REQUIRED WORK: Go through the material and copy each line that includes "learning".
========================
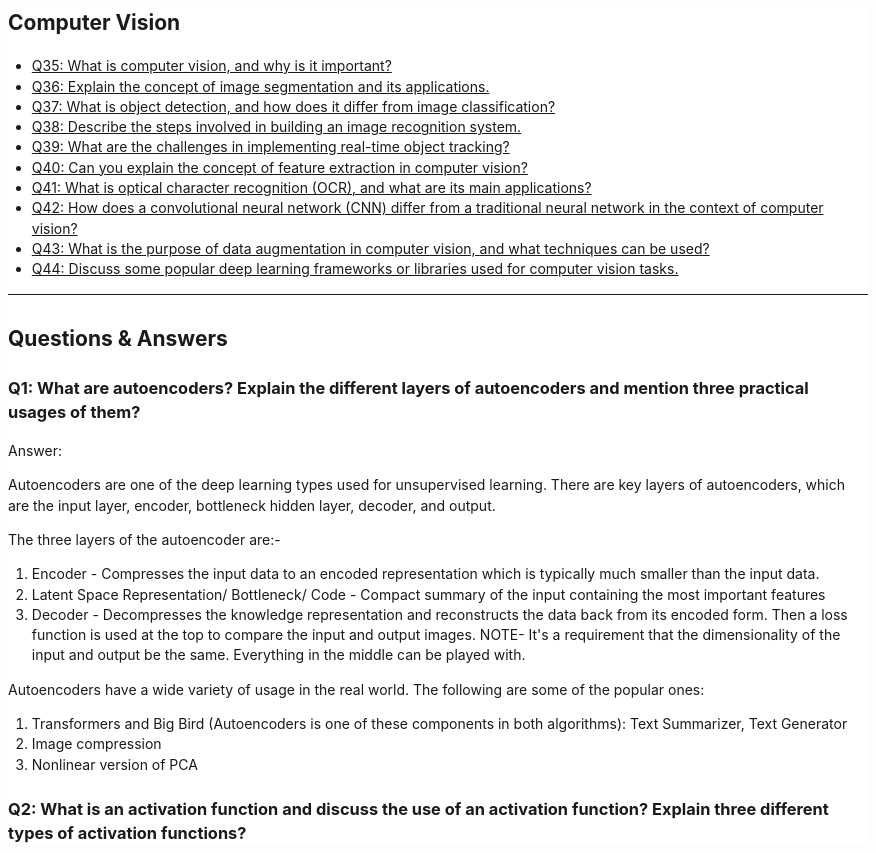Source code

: 
## Computer Vision ##

* [Q35: What is computer vision, and why is it important?]()
* [Q36: Explain the concept of image segmentation and its applications.]()
* [Q37: What is object detection, and how does it differ from image classification?]()
* [Q38: Describe the steps involved in building an image recognition system.]()
* [Q39: What are the challenges in implementing real-time object tracking?]()
* [Q40: Can you explain the concept of feature extraction in computer vision?]()
* [Q41: What is optical character recognition (OCR), and what are its main applications?]()
* [Q42: How does a convolutional neural network (CNN) differ from a traditional neural network in the context of computer vision?]()
* [Q43: What is the purpose of data augmentation in computer vision, and what techniques can be used?]()
* [Q44: Discuss some popular deep learning frameworks or libraries used for computer vision tasks.]()


-----------------------------------------------------------------------------------------------------------------------------------------------------------------------

## Questions & Answers ##

### Q1: What are autoencoders? Explain the different layers of autoencoders and mention three practical usages of them? ###

Answer:

Autoencoders are one of the deep learning types used for unsupervised learning. There are key layers of autoencoders, which are the input layer, encoder, bottleneck hidden layer, decoder, and output.

The three layers of the autoencoder are:-
1) Encoder - Compresses the input data to an encoded representation which is typically much smaller than the input data.
2) Latent Space Representation/ Bottleneck/ Code - Compact summary of the input containing the most important features
3) Decoder - Decompresses the knowledge representation and reconstructs the data back from its encoded form.
Then a loss function is used at the top to compare the input and output images.
NOTE- It's a requirement that the dimensionality of the input and output be the same. Everything in the middle can be played with.

Autoencoders have a wide variety of usage in the real world. The following are some of the popular ones:

1. Transformers and Big Bird (Autoencoders is one of these components in both algorithms): Text Summarizer, Text Generator
2. Image compression
3. Nonlinear version of PCA


### Q2: What is an activation function and discuss the use of an activation function? Explain three different types of activation functions? ###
========================
ANSWER FOR THE TASK:
* [Q44: Discuss some popular deep learning frameworks or libraries used for computer vision tasks.]()
Autoencoders are one of the deep learning types used for unsupervised learning. There are key layers of autoencoders, which are the input layer, encoder, bottleneck hidden layer, decoder, and output.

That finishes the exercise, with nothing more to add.